Foreign institutional investors invest in Nigeria stocks or other emerging markets when they have excess liquidity (low borrowing costs). However, if bond yields rise in the US, money will move away from emerging markets.

Following low sentiment from FPIs analysis from the NGX has shown that foreign transactions stood at N201.29 billion, accounting for about 13.37 per cent of the total transactions carried out from January to May, while domestic transactions constituted N1.304 trillion, representing 86.63 per cent of the total transaction, outperforming the foreign investment during the same period.

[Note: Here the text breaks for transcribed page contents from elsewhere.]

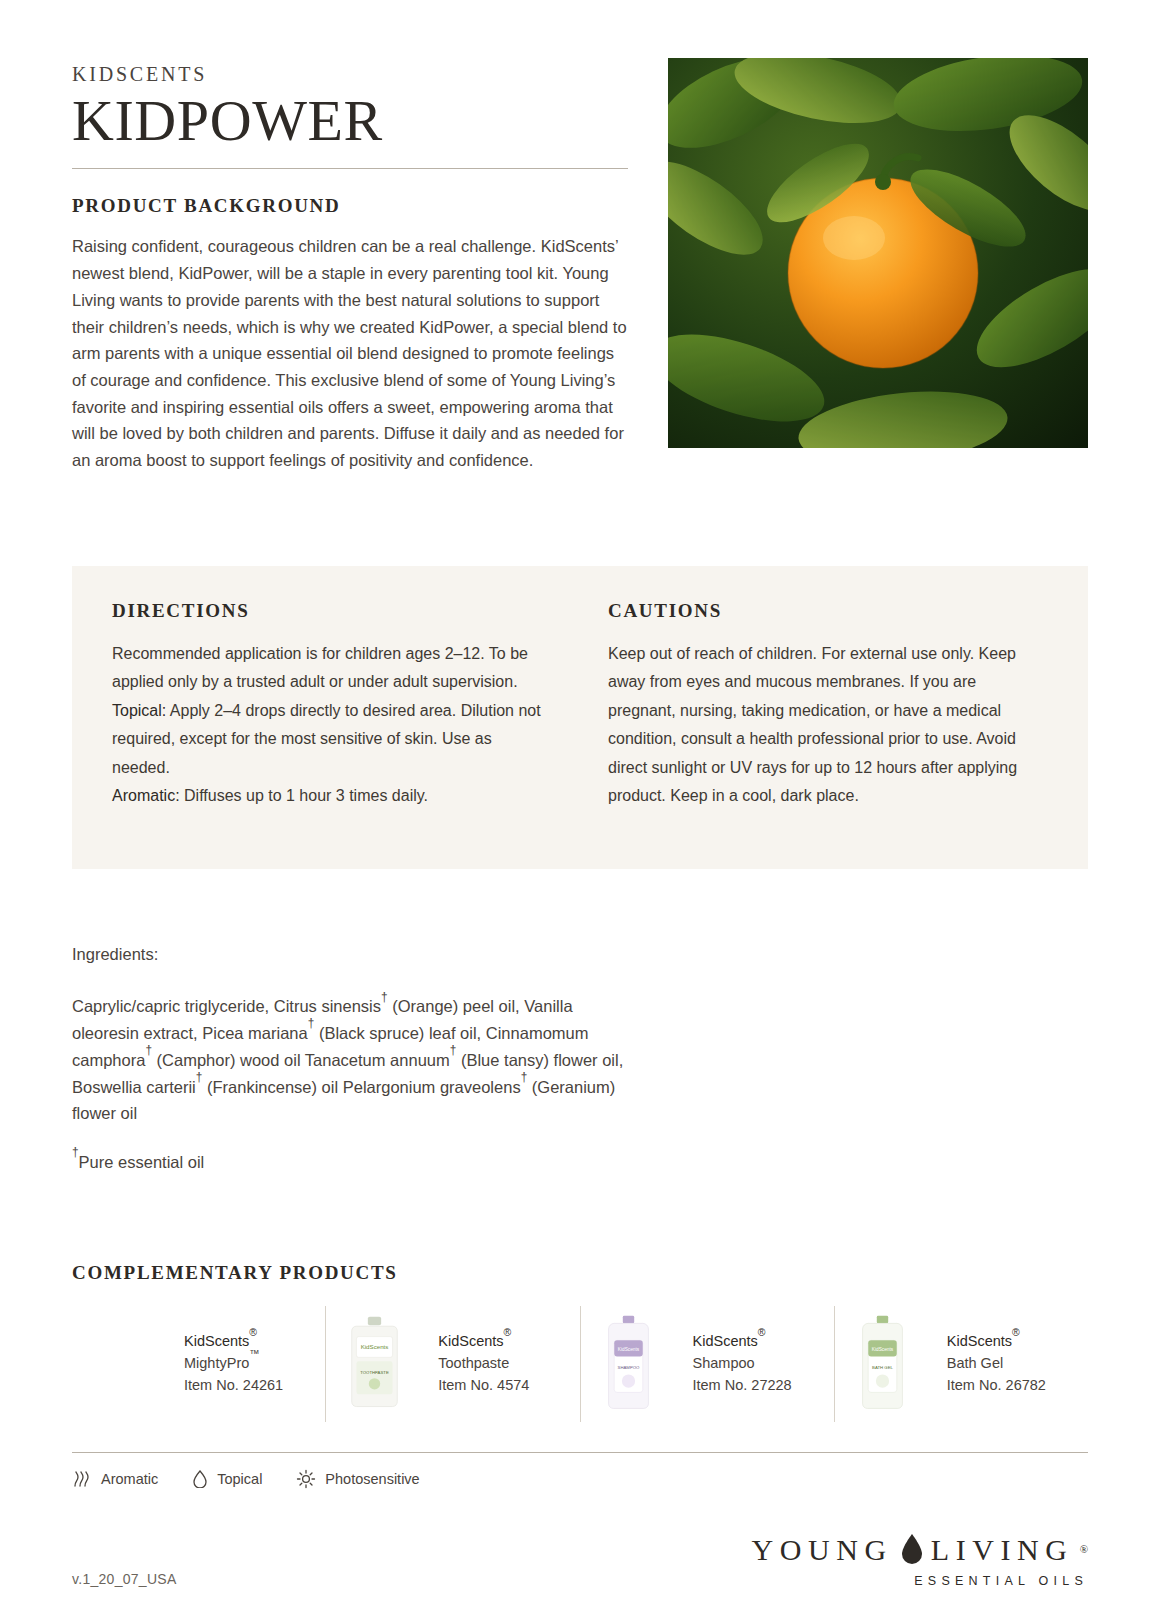KidScents
KIDPOWER
Product Background
Raising confident, courageous children can be a real challenge. KidScents’ newest blend, KidPower, will be a staple in every parenting tool kit. Young Living wants to provide parents with the best natural solutions to support their children’s needs, which is why we created KidPower, a special blend to arm parents with a unique essential oil blend designed to promote feelings of courage and confidence. This exclusive blend of some of Young Living’s favorite and inspiring essential oils offers a sweet, empowering aroma that will be loved by both children and parents. Diffuse it daily and as needed for an aroma boost to support feelings of positivity and confidence.
Directions
Recommended application is for children ages 2–12. To be applied only by a trusted adult or under adult supervision.
Topical: Apply 2–4 drops directly to desired area. Dilution not required, except for the most sensitive of skin. Use as needed.
Aromatic: Diffuses up to 1 hour 3 times daily.
Cautions
Keep out of reach of children. For external use only. Keep away from eyes and mucous membranes. If you are pregnant, nursing, taking medication, or have a medical condition, consult a health professional prior to use. Avoid direct sunlight or UV rays for up to 12 hours after applying product. Keep in a cool, dark place.
Ingredients:
Caprylic/capric triglyceride, Citrus sinensis† (Orange) peel oil, Vanilla oleoresin extract, Picea mariana† (Black spruce) leaf oil, Cinnamomum camphora† (Camphor) wood oil Tanacetum annuum† (Blue tansy) flower oil, Boswellia carterii† (Frankincense) oil Pelargonium graveolens† (Geranium) flower oil
†Pure essential oil
Complementary Products
KidScents®
MightyPro™
Item No. 24261
KidScents®
Toothpaste
Item No. 4574
KidScents®
Shampoo
Item No. 27228
KidScents®
Bath Gel
Item No. 26782
Aromatic Topical Photosensitive
v.1_20_07_USA
YOUNG LIVING®
ESSENTIAL OILS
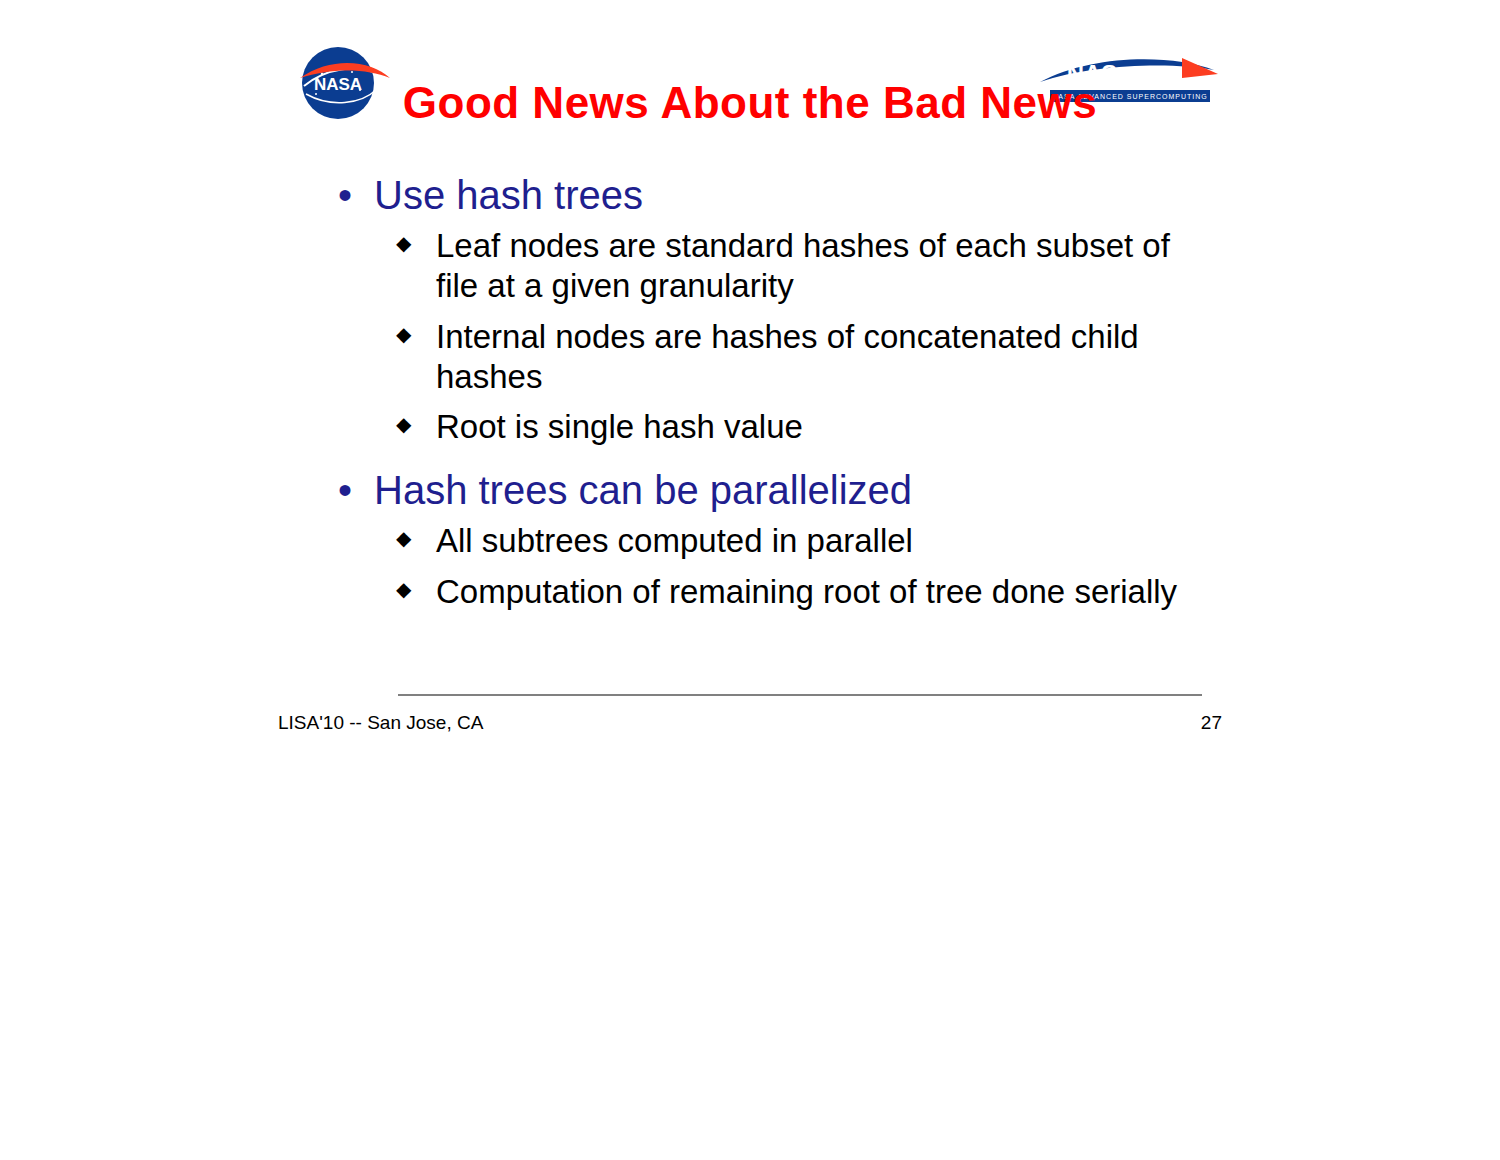NASA
NAS NASA ADVANCED SUPERCOMPUTING
Good News About the Bad News
•Use hash trees
◆Leaf nodes are standard hashes of each subset of file at a given granularity
◆Internal nodes are hashes of concatenated child hashes
◆Root is single hash value
•Hash trees can be parallelized
◆All subtrees computed in parallel
◆Computation of remaining root of tree done serially
LISA'10 -- San Jose, CA
27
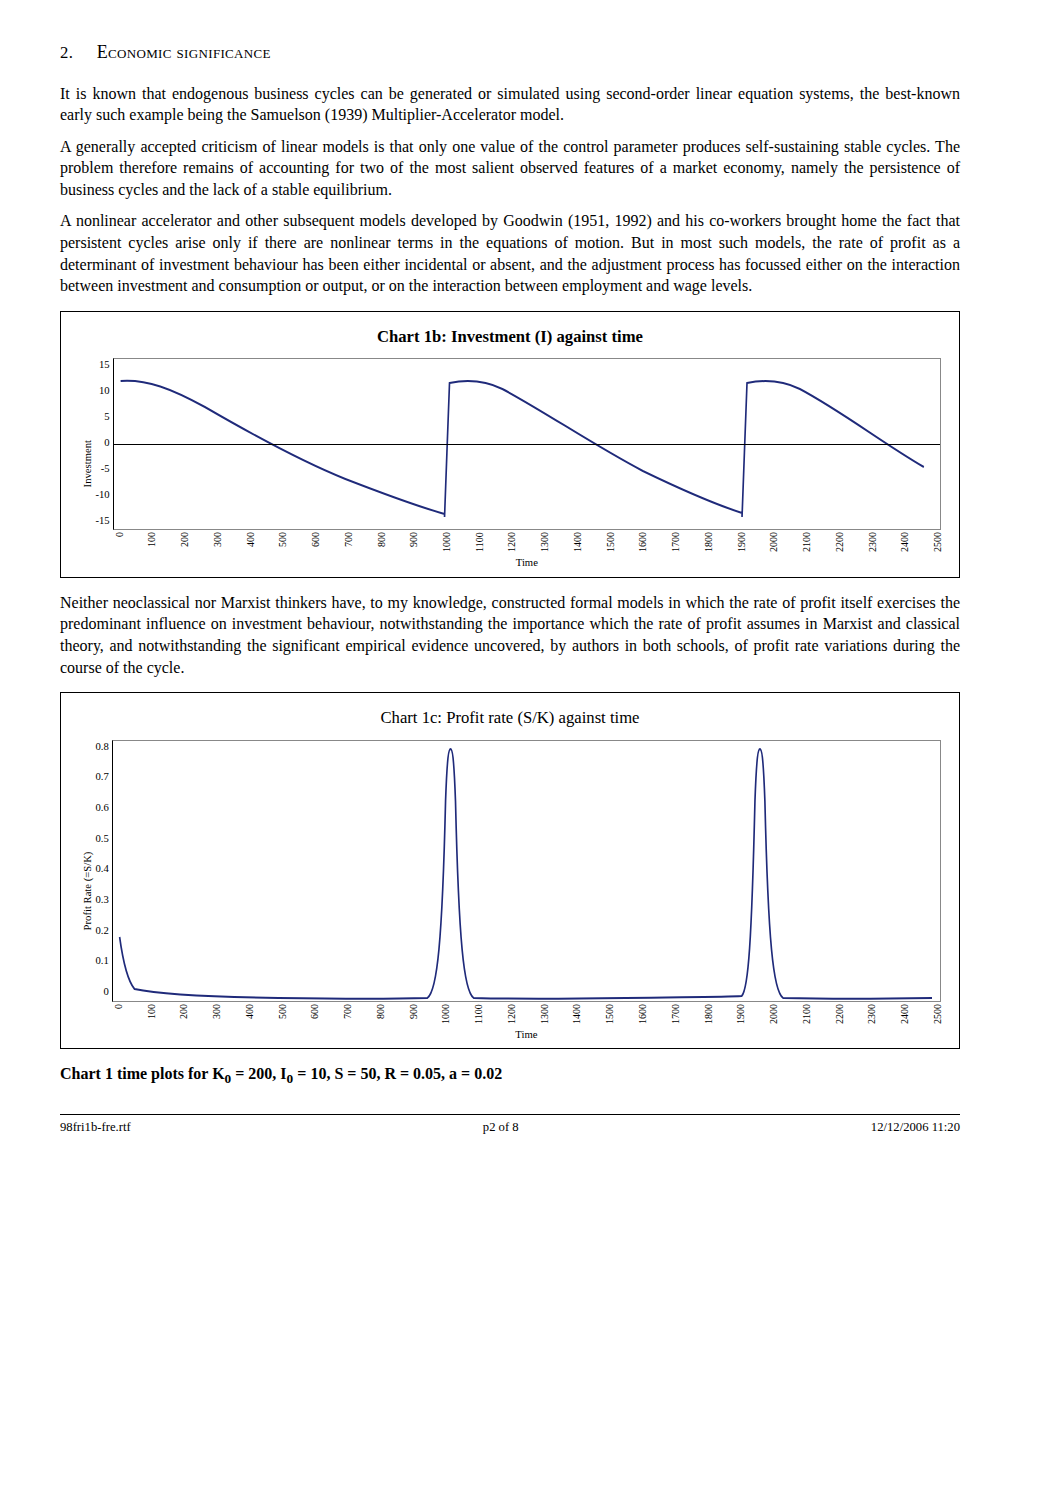2. Economic significance
It is known that endogenous business cycles can be generated or simulated using second-order linear equation systems, the best-known early such example being the Samuelson (1939) Multiplier-Accelerator model.
A generally accepted criticism of linear models is that only one value of the control parameter produces self-sustaining stable cycles. The problem therefore remains of accounting for two of the most salient observed features of a market economy, namely the persistence of business cycles and the lack of a stable equilibrium.
A nonlinear accelerator and other subsequent models developed by Goodwin (1951, 1992) and his co-workers brought home the fact that persistent cycles arise only if there are nonlinear terms in the equations of motion. But in most such models, the rate of profit as a determinant of investment behaviour has been either incidental or absent, and the adjustment process has focussed either on the interaction between investment and consumption or output, or on the interaction between employment and wage levels.
Chart 1b: Investment (I) against time
Investment
15
10
5
0
-5
-10
-15
01002003004005006007008009001000110012001300140015001600170018001900200021002200230024002500
Time
Neither neoclassical nor Marxist thinkers have, to my knowledge, constructed formal models in which the rate of profit itself exercises the predominant influence on investment behaviour, notwithstanding the importance which the rate of profit assumes in Marxist and classical theory, and notwithstanding the significant empirical evidence uncovered, by authors in both schools, of profit rate variations during the course of the cycle.
Chart 1c: Profit rate (S/K) against time
Profit Rate (=S/K)
0.8
0.7
0.6
0.5
0.4
0.3
0.2
0.1
0
01002003004005006007008009001000110012001300140015001600170018001900200021002200230024002500
Time
Chart 1 time plots for K0 = 200, I0 = 10, S = 50, R = 0.05, a = 0.02
98fri1b-fre.rtf
p2 of 8
12/12/2006 11:20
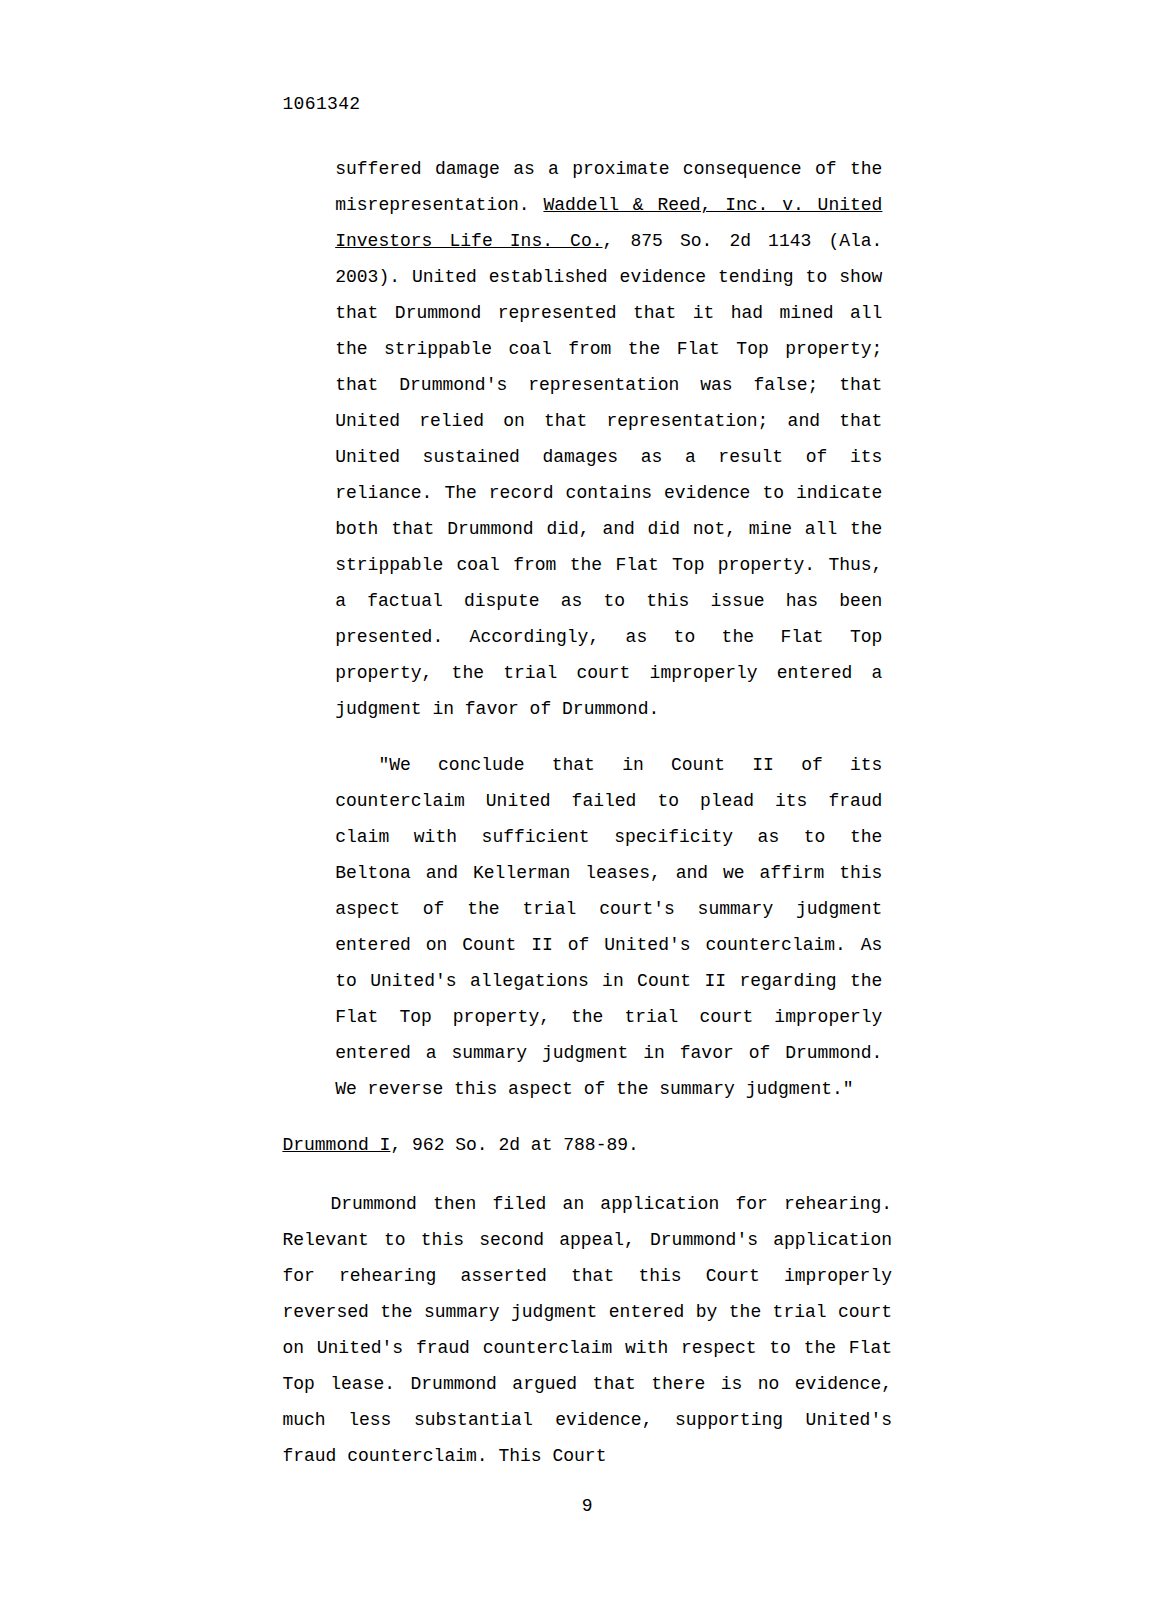1061342
suffered damage as a proximate consequence of the misrepresentation. Waddell & Reed, Inc. v. United Investors Life Ins. Co., 875 So. 2d 1143 (Ala. 2003). United established evidence tending to show that Drummond represented that it had mined all the strippable coal from the Flat Top property; that Drummond's representation was false; that United relied on that representation; and that United sustained damages as a result of its reliance. The record contains evidence to indicate both that Drummond did, and did not, mine all the strippable coal from the Flat Top property. Thus, a factual dispute as to this issue has been presented. Accordingly, as to the Flat Top property, the trial court improperly entered a judgment in favor of Drummond.
"We conclude that in Count II of its counterclaim United failed to plead its fraud claim with sufficient specificity as to the Beltona and Kellerman leases, and we affirm this aspect of the trial court's summary judgment entered on Count II of United's counterclaim. As to United's allegations in Count II regarding the Flat Top property, the trial court improperly entered a summary judgment in favor of Drummond. We reverse this aspect of the summary judgment."
Drummond I, 962 So. 2d at 788-89.
Drummond then filed an application for rehearing. Relevant to this second appeal, Drummond's application for rehearing asserted that this Court improperly reversed the summary judgment entered by the trial court on United's fraud counterclaim with respect to the Flat Top lease. Drummond argued that there is no evidence, much less substantial evidence, supporting United's fraud counterclaim. This Court
9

Performance of the banks’ share prices

  • GTCO closed its last trading day (Wednesday, June 22, 2022) at N21.00 per share and N689.153 billion in market capitalisation on the Nigerian Stock Exchange (NGX) as against N26 per share and N765.210 billion in market capitalisation at the beginning of trading in January 2022, hence has earned a loss of N147.155 billion or 19.23% year to date.
  • Zenith Bank Plc also closed its last trading day (Wednesday, June 22, 2022) at N21.95 per share and N689.153 billion in market capitalisation on the Nigerian Stock Exchange (NGX) in contrast to opening figure of N25.15 per share and N789.621 billion in market capitalisation at the beginning of the year on January. The bank has since lost 12.72% and N100.467 billion in market capitalisation.

Key results highlights

  • Guaranty Trust Holding Co’s Q1 2022 financial result showed a profit of N43.21 billion during the period. This reflects a 5.13% decline year on year.
  • The bank also reported earnings per share of N1.51, a 5.63% drop from the N1.60 reported a year earlier in 2021.
  • The statement revealed that in Q1 2022, Net interest income grew by 9.09% from N52.43 billion to N57.20 billion in the current period. Guaranty Trust’s profit performance is on the back of margin growth as income from interest and fees and commission income appreciated year on year. However, net trading income declined y-o-y by 5.03%, subduing bottom-line profit, as well as other expenses.
  • Also, Zenith Bank Plc’s Q1 2022 financial result revealed a profit of N58.20 billion in Q1 2022. This reflects a 9.68% increase year on year.
  • The bank also reported earnings per share of N1.85, a 9.47% growth from the N1.69 reported a year earlier in Q1 2021.
  • The statement revealed that in Q1 2022, net interest income grew by 20.89% from N83.17 billion to N100.54 billion in the current period. Zenith Bank’s profit performance is on the back of margin all growth as income from interest, trading income and fees and commission income all appreciated year on year.